Task statement: Each line that includes "panels" must be copied from the records.

Data in this exercise:

-.-.-

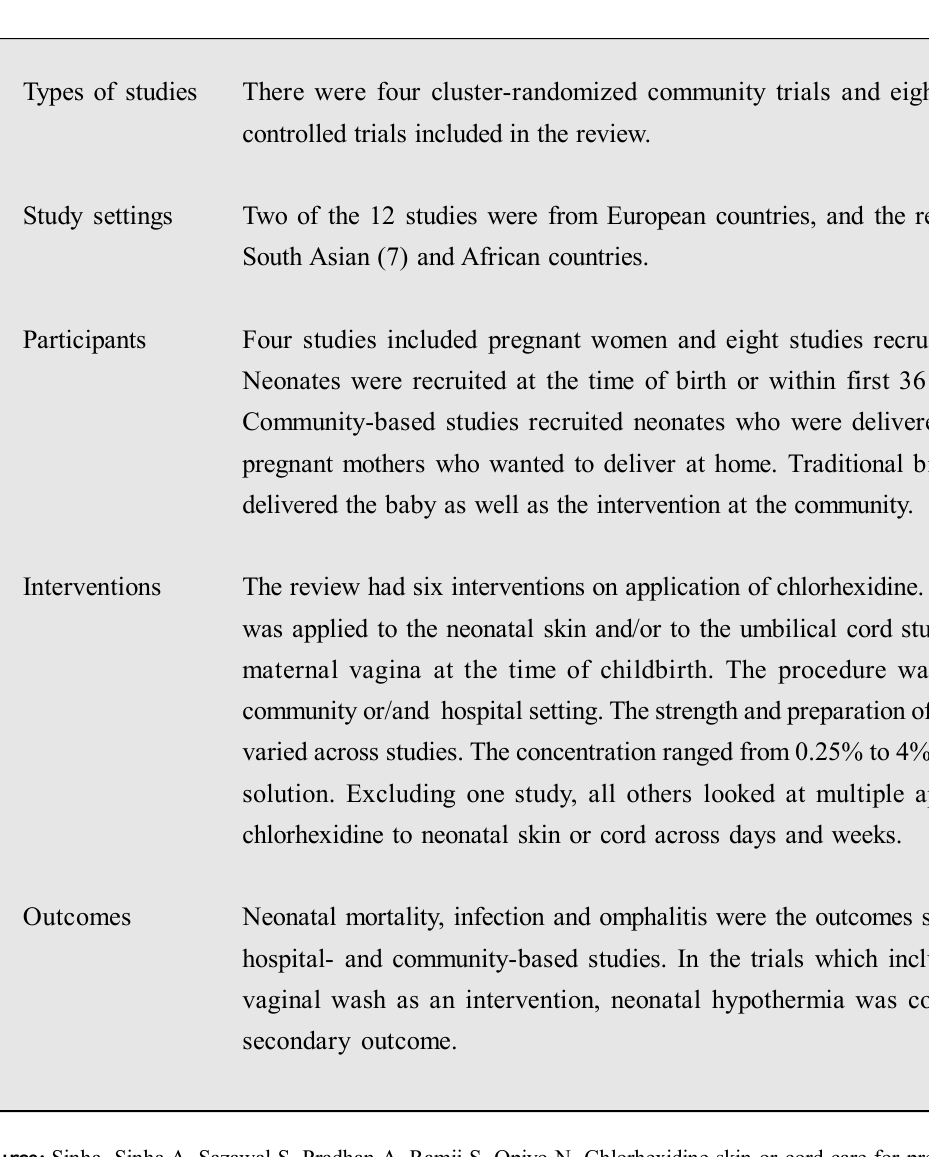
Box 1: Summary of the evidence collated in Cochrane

-.-.-

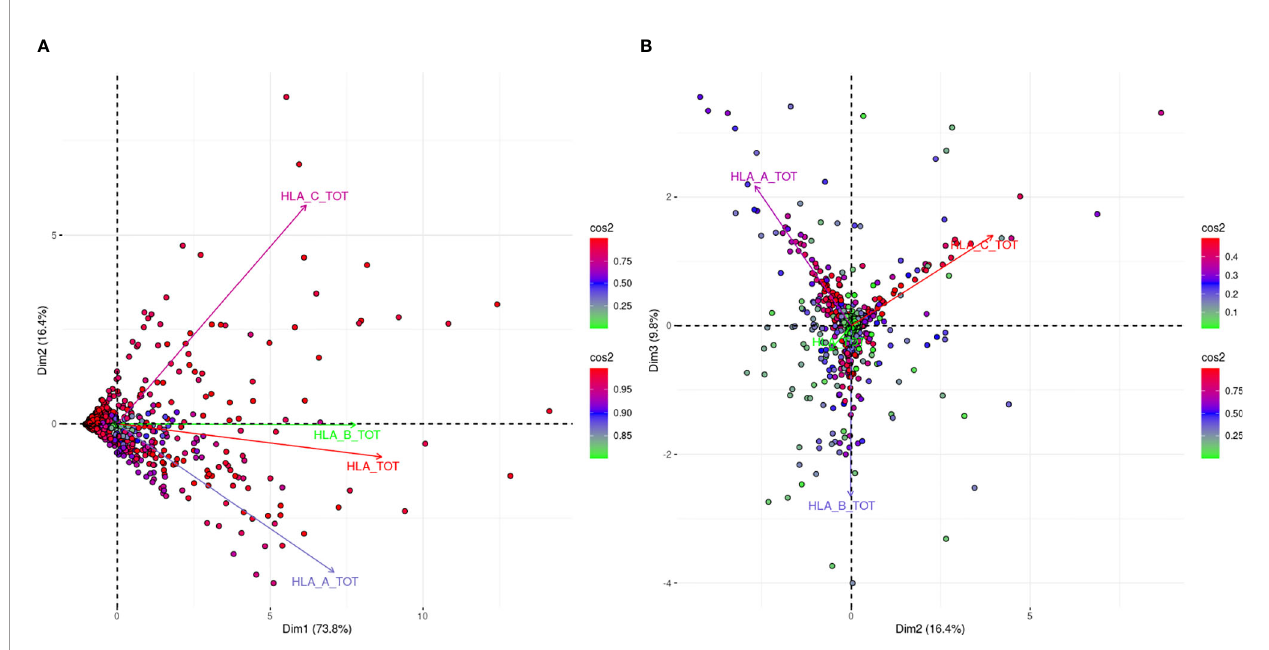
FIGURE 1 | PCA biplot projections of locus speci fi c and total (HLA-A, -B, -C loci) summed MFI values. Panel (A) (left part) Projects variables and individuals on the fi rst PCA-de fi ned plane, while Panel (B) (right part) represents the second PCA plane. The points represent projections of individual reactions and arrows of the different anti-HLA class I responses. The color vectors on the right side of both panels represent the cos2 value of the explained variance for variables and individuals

-.-.-

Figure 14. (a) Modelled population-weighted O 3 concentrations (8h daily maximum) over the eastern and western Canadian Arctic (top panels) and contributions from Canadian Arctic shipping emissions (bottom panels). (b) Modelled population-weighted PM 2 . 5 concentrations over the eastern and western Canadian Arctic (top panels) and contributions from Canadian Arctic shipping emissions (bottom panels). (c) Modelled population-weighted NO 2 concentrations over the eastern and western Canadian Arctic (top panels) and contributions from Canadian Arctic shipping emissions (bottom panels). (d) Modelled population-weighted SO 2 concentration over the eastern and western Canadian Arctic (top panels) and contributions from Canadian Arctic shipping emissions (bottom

-.-.-

Response below:
FIGURE 1 | PCA biplot projections of locus speci fi c and total (HLA-A, -B, -C loci) summed MFI values. Panel (A) (left part) Projects variables and individuals on the fi rst PCA-de fi ned plane, while Panel (B) (right part) represents the second PCA plane. The points represent projections of individual reactions and arrows of the different anti-HLA class I responses. The color vectors on the right side of both panels represent the cos2 value of the explained variance for variables and individuals
Figure 14. (a) Modelled population-weighted O 3 concentrations (8h daily maximum) over the eastern and western Canadian Arctic (top panels) and contributions from Canadian Arctic shipping emissions (bottom panels). (b) Modelled population-weighted PM 2 . 5 concentrations over the eastern and western Canadian Arctic (top panels) and contributions from Canadian Arctic shipping emissions (bottom panels). (c) Modelled population-weighted NO 2 concentrations over the eastern and western Canadian Arctic (top panels) and contributions from Canadian Arctic shipping emissions (bottom panels). (d) Modelled population-weighted SO 2 concentration over the eastern and western Canadian Arctic (top panels) and contributions from Canadian Arctic shipping emissions (bottom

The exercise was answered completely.